По субботам это беспамятство может длиться десятилетия, столетия – я запускаю пальцы в ее загривок, мы смешиваемся и снова обретаем себя в пространстве чистого крика, мы пахнем потом и проникаем друг в друга, путаясь в волосах Ингрид. Я вдыхаю в себя ее горячее дыхание, а она схлопывается где-то позади меня, как самая смертельная ловушка, и я все падаю, падаю в этот безводный колодец.
Она спит, ее губы подрагивают, а волосина возле ее носа колеблется в такт сокращениям ее легких. Женщины вообще не похожи на детей, они перестают ими быть очень рано, и столь же рано им приходится учиться это самое детство имитировать. Но во сне все не так, и я легко, чтобы не разбудить, целую ее в ягодицу и перекатываюсь обратно.
Шлюзы открыты, и еще не душно, занавески метут пыльный пол и делают неспешные наброски на паркете – солнцем, и мазок их щедр.
Я потягиваюсь и спускаю ноги с кровати. По пути в ванную я встречаю Марту, пушистую еще более, чем Ингрид. Она заискивающе мурлычет и просит еды, и пока я умываюсь, у меня созревает план по приготовлению субботнего молочного завтрака для всех троих. Вода течет по моему лицу, я сильно небрит, а спина совершенно расцарапана.

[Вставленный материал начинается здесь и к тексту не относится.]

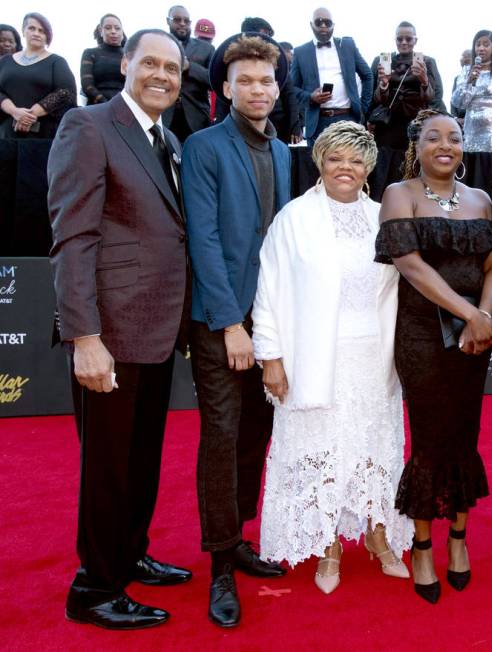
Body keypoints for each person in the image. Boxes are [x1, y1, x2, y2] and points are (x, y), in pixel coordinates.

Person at [48, 28, 191, 630]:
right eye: (151, 63)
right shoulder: (88, 125)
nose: (163, 75)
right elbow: (73, 237)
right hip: (109, 332)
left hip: (157, 328)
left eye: (174, 68)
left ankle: (129, 554)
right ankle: (94, 587)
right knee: (107, 466)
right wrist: (85, 336)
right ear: (125, 63)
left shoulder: (168, 137)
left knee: (140, 459)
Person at [253, 121, 413, 594]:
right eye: (336, 158)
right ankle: (327, 547)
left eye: (356, 159)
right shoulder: (294, 218)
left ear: (368, 167)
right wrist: (272, 358)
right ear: (320, 161)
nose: (346, 167)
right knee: (320, 453)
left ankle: (379, 536)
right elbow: (269, 290)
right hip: (312, 359)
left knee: (373, 452)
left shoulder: (383, 215)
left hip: (374, 361)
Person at [182, 32, 291, 628]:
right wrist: (230, 325)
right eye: (245, 80)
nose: (257, 89)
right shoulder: (203, 146)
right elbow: (204, 239)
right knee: (222, 439)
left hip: (269, 319)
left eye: (266, 81)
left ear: (278, 89)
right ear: (225, 88)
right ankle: (220, 564)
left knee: (256, 433)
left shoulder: (279, 150)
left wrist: (272, 323)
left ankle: (241, 537)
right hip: (221, 320)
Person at [376, 109, 492, 603]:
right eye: (434, 137)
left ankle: (458, 541)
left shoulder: (481, 200)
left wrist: (484, 317)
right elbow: (411, 266)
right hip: (422, 334)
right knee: (429, 440)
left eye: (454, 137)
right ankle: (422, 546)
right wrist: (469, 314)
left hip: (474, 339)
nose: (445, 145)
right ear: (418, 145)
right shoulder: (399, 194)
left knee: (464, 436)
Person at [289, 7, 372, 141]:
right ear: (311, 25)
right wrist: (311, 97)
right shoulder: (300, 52)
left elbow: (367, 75)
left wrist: (363, 108)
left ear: (333, 25)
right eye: (319, 22)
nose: (323, 26)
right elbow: (292, 88)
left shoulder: (347, 45)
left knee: (348, 161)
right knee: (318, 162)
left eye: (327, 23)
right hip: (317, 123)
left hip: (348, 119)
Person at [368, 21, 445, 150]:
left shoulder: (427, 62)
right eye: (399, 39)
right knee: (386, 164)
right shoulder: (381, 61)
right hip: (387, 124)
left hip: (417, 123)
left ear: (415, 40)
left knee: (414, 163)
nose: (404, 42)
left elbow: (435, 97)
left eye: (408, 39)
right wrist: (383, 85)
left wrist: (424, 80)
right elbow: (374, 97)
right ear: (395, 40)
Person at [0, 13, 75, 139]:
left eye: (42, 31)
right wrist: (14, 111)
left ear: (48, 36)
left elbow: (66, 92)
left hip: (43, 133)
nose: (36, 33)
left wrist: (30, 115)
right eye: (31, 28)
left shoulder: (57, 62)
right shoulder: (5, 61)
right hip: (6, 132)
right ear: (23, 31)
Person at [237, 17, 301, 144]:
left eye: (269, 35)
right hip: (242, 125)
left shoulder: (277, 61)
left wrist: (294, 125)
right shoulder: (234, 61)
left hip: (278, 126)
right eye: (264, 34)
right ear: (248, 35)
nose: (268, 40)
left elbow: (289, 95)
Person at [164, 5, 215, 141]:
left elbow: (214, 82)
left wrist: (190, 67)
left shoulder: (206, 49)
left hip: (197, 117)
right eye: (177, 20)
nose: (182, 24)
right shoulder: (157, 45)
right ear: (168, 21)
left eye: (186, 21)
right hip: (163, 115)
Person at [80, 14, 125, 105]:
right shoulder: (90, 53)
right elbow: (87, 86)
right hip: (97, 107)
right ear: (101, 31)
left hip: (126, 105)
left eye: (117, 28)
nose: (113, 31)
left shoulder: (130, 56)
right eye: (108, 28)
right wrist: (105, 103)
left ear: (122, 31)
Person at [451, 49, 471, 121]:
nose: (461, 59)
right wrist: (455, 118)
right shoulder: (457, 79)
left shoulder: (478, 76)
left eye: (465, 56)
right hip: (459, 119)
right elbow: (453, 100)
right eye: (462, 57)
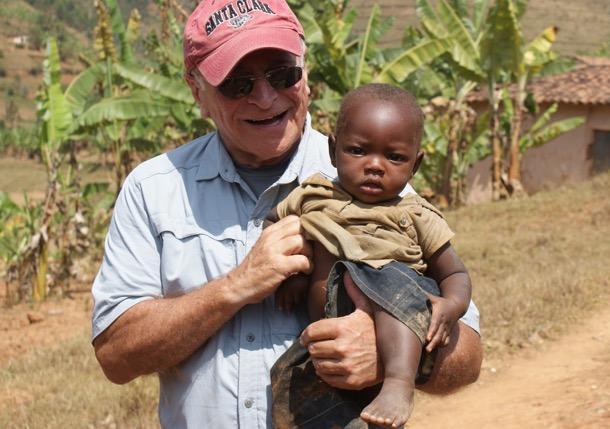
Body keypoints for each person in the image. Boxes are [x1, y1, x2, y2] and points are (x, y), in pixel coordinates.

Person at [90, 1, 482, 428]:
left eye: (282, 74)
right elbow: (115, 356)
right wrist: (234, 288)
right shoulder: (153, 189)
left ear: (306, 73)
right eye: (237, 83)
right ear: (197, 92)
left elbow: (468, 355)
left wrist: (388, 353)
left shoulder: (379, 179)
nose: (265, 97)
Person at [269, 83, 471, 428]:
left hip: (394, 322)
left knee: (390, 279)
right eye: (358, 151)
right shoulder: (313, 195)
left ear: (416, 164)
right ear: (333, 151)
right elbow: (273, 226)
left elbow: (455, 273)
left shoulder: (417, 215)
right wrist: (296, 275)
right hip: (326, 341)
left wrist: (451, 306)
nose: (375, 166)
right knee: (290, 386)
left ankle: (398, 382)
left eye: (394, 157)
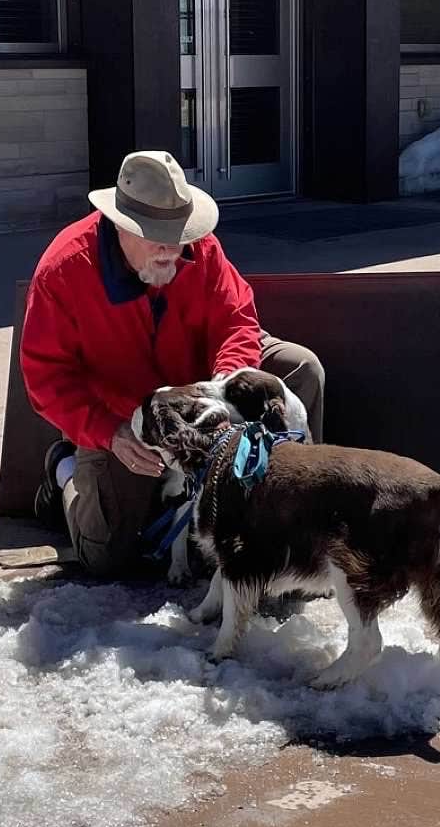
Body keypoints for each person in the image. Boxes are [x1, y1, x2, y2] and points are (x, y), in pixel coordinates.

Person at [19, 149, 325, 576]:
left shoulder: (201, 247)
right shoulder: (65, 269)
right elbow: (45, 377)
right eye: (155, 234)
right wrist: (108, 433)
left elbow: (236, 319)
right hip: (122, 417)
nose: (171, 246)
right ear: (120, 226)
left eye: (177, 232)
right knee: (106, 558)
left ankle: (287, 519)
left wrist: (226, 386)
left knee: (300, 368)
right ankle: (63, 468)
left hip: (202, 391)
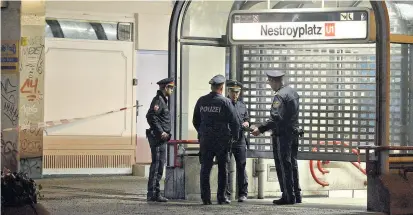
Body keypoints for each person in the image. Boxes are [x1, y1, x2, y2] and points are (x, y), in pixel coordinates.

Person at [251, 70, 302, 205]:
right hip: (294, 133)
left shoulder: (279, 96)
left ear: (274, 81)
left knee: (283, 165)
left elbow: (275, 118)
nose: (270, 85)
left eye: (269, 82)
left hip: (282, 136)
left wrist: (260, 129)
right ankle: (296, 194)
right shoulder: (293, 92)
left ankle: (287, 196)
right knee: (293, 164)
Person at [193, 74, 241, 205]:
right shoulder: (225, 102)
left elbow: (195, 120)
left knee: (205, 168)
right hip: (222, 141)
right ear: (222, 87)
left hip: (206, 141)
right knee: (222, 169)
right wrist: (234, 137)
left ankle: (206, 198)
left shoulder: (201, 101)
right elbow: (235, 122)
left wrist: (202, 133)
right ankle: (221, 197)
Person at [145, 77, 175, 202]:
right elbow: (151, 116)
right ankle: (153, 193)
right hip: (157, 138)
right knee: (157, 166)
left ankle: (155, 192)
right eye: (171, 88)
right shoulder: (158, 101)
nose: (172, 91)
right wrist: (161, 131)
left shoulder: (163, 100)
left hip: (161, 139)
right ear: (165, 87)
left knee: (159, 165)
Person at [225, 80, 249, 202]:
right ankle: (226, 194)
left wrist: (246, 123)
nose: (235, 94)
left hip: (240, 139)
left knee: (241, 166)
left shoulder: (242, 105)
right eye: (233, 92)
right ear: (228, 91)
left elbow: (246, 118)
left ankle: (243, 193)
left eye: (237, 92)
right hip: (227, 140)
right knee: (226, 167)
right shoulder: (224, 104)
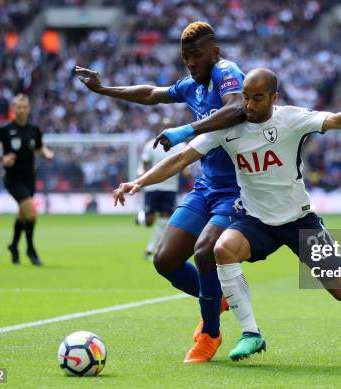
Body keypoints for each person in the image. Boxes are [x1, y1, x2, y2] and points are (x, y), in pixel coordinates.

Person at [113, 68, 341, 361]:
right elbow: (181, 158)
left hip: (299, 220)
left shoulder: (292, 119)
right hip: (255, 220)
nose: (248, 104)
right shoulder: (227, 128)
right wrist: (139, 182)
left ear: (275, 97)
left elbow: (338, 119)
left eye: (257, 97)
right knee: (221, 249)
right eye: (245, 96)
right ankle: (251, 333)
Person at [75, 21, 246, 362]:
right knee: (165, 260)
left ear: (214, 53)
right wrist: (104, 89)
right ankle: (216, 298)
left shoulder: (227, 72)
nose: (191, 63)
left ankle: (210, 334)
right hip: (206, 186)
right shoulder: (191, 86)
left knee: (205, 250)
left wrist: (185, 129)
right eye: (186, 58)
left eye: (196, 56)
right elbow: (152, 94)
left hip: (239, 188)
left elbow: (237, 108)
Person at [0, 94, 54, 266]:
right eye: (18, 107)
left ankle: (14, 246)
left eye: (24, 107)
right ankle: (30, 250)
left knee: (23, 216)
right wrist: (2, 158)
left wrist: (47, 153)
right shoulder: (5, 130)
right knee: (31, 213)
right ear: (13, 109)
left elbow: (39, 147)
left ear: (29, 109)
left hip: (29, 178)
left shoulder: (34, 130)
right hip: (13, 179)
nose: (21, 110)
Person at [137, 120, 186, 260]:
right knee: (149, 221)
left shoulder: (181, 145)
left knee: (165, 219)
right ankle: (140, 216)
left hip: (170, 188)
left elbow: (186, 163)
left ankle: (151, 249)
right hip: (152, 187)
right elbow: (144, 163)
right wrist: (141, 175)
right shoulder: (151, 144)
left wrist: (186, 172)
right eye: (164, 127)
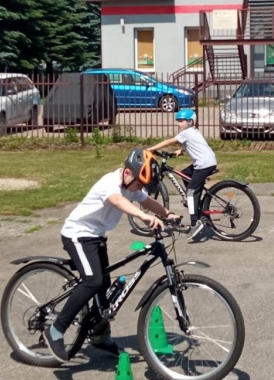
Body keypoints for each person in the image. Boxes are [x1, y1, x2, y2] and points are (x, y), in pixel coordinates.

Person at [44, 148, 179, 362]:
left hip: (96, 237)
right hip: (77, 234)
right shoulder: (110, 182)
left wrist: (167, 213)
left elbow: (147, 201)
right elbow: (117, 201)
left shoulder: (131, 186)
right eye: (139, 184)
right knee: (93, 281)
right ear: (127, 173)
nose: (140, 188)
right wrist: (143, 217)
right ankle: (56, 330)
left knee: (104, 289)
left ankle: (99, 335)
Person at [149, 107, 217, 242]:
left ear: (190, 121)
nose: (178, 123)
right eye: (178, 121)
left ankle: (195, 223)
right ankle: (194, 202)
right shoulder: (193, 132)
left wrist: (150, 149)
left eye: (181, 121)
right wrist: (179, 151)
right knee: (185, 174)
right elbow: (189, 145)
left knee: (191, 191)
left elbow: (169, 141)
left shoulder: (187, 132)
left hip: (203, 165)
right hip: (208, 162)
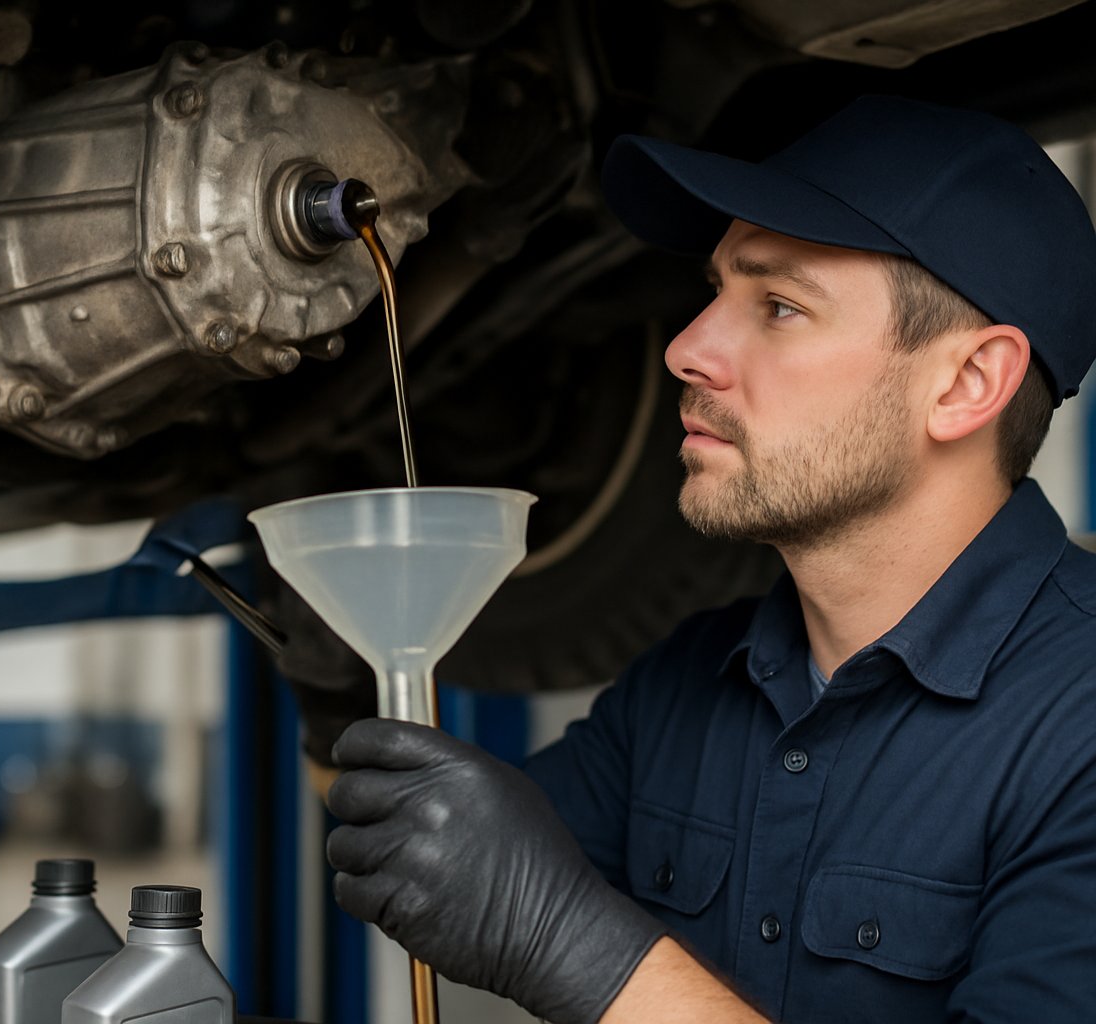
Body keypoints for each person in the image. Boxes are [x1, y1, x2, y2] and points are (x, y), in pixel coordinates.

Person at [322, 95, 1096, 1023]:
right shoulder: (688, 685)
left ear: (966, 383)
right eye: (715, 292)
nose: (687, 349)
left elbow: (533, 910)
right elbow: (435, 856)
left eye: (778, 305)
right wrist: (344, 666)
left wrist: (571, 943)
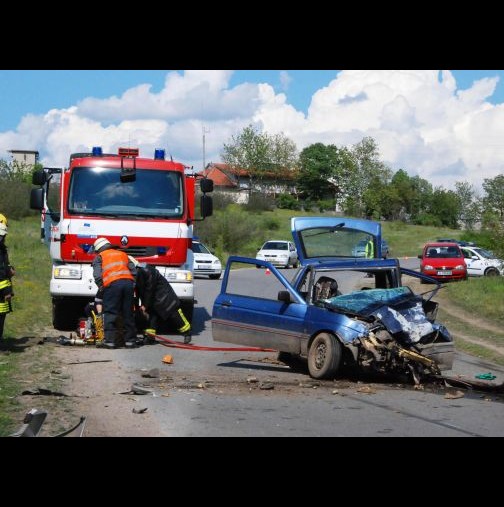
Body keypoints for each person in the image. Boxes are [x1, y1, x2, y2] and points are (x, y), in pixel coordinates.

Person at [130, 257, 192, 344]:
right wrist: (137, 305)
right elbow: (138, 291)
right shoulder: (136, 274)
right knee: (150, 317)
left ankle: (187, 332)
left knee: (174, 315)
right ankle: (150, 337)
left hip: (164, 296)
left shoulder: (148, 271)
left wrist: (145, 305)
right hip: (151, 299)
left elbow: (149, 289)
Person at [91, 237, 137, 348]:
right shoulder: (122, 254)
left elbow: (97, 275)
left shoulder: (100, 257)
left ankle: (110, 341)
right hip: (128, 284)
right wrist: (132, 284)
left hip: (112, 285)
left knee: (110, 312)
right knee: (127, 312)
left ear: (98, 249)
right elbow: (134, 271)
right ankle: (130, 341)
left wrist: (102, 287)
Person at [0, 222, 15, 341]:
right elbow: (1, 272)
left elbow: (5, 267)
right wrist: (7, 291)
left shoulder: (2, 249)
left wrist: (9, 269)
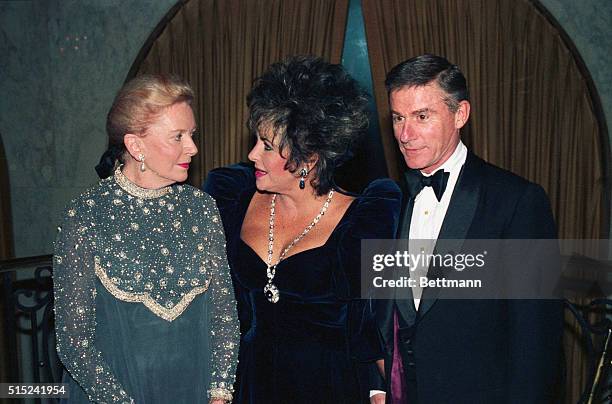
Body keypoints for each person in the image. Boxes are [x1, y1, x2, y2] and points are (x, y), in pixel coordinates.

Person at [204, 56, 401, 403]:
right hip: (249, 387)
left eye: (266, 146)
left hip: (331, 388)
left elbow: (374, 329)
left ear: (308, 159)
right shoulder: (233, 199)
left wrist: (389, 390)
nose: (252, 155)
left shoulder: (361, 221)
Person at [371, 54, 563, 403]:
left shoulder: (517, 201)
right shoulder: (390, 200)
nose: (405, 134)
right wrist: (377, 386)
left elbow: (536, 341)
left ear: (460, 114)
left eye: (421, 117)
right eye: (398, 118)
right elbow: (379, 314)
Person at [53, 74, 239, 403]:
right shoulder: (86, 216)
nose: (193, 148)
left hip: (194, 391)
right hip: (114, 394)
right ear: (136, 145)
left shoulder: (202, 208)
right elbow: (73, 342)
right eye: (178, 136)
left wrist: (220, 394)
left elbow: (223, 315)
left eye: (192, 134)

Сейчас 9:25 утра,суббота,9 июля.
Я завязываю шнурки, одеваю слегка помятую рубашку и тихонько открываю дверь.

На лавочке возле подъезда сидит Гунилла, ей 73.Бесполезно с ней здороваться вслух, все равно она ничего не слышит. Даже телевизор, еще два года назад истошно вопивший, теперь отдыхает в беззвучном режиме. Проходя мимо нее, я слегка киваю головой, она вроде бы замечает и кивает в ответ. Еще щадящий, солнечный свет наискосок сыплется на кроны деревьев и полудекоративные ставни, он выхватывает пылинки, в безветрии падающие почти отвесно и обреченного жука, с которым играют два рыжих котенка.
Котята вообще – самые любимые объекты для моих работ, после Ингрид. Хотя их и различать-то стало достаточно трудно, разве что Марту так и не получилось приучить к грейпфрутам.
Поскольку вчера я сильно задержался на работе, сегодня придется искать магазин, где можно было бы достать молока, каких-нибудь хлопьев и фрукты. На самом деле, это не так-то просто в половине десятого в субботнее утро. Пожалуй, чтобы действовать наверняка, придется смотаться в Солькатт, он работает с десяти.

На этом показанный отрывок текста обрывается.